The dog gratefully lapped up a bowl full of water and another bowl of beef stew which Molly brought out from the kitchen. “Good boy,” said Molly.
“Twombly, take ten guards and follow the dog. There is something afoot.”
Malachi wasn’t sure if the Palace guards knew how to use Scrapper to his full potential. He felt shyness overwhelm him to the point where he wasn’t going to say anything. But then Mercy touched his shoulder and whispered, “tell the King you’ve been training with Scrapper.”
“I’m too chicken,” Malachi whispered back.
Mercy took the initiative. “Your Majesty!” she said loudly with a deep courtesy.
Luckily, the guards had not yet been discharged. The king knew that every minute counted for Duman.

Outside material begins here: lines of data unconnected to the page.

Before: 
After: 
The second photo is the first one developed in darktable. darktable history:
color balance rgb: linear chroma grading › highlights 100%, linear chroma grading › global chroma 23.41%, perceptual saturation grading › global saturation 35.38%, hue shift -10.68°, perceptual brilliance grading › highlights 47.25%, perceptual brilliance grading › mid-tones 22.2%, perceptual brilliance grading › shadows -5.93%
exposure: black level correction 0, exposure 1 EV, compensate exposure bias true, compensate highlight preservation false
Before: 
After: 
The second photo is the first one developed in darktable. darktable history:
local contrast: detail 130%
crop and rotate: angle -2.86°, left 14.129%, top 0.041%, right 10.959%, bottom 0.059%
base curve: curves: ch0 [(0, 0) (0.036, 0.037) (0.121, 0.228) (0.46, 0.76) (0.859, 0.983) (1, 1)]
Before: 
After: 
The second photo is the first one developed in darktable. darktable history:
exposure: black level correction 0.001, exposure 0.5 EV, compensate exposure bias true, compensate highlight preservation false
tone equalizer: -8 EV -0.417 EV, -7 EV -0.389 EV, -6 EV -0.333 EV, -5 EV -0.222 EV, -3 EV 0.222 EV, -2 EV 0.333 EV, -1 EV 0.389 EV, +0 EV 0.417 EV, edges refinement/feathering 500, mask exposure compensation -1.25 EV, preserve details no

But Mercy had begun to win his trust. “Speak quickly, Miss Mercy,” he said.
“Sire,” she replied, “who here is familiar with Scrapper’s tracking methods?” The guards remained silent.
“There is none but Duman and Listener,” replied the king.
Mercy gave Malachi a look that said ‘speak up’.
Malachi came forth and knelt. “Rise,” said Titus. “Duman has been training me with Scrapper,” said Malachi. “He goes one block ahead and keeps you from being seen first.”
“Twombly, take the boy, but only halfway to the river. Send him back with Brego and escort him to bed.” Titus looked meaningfully at Malachi.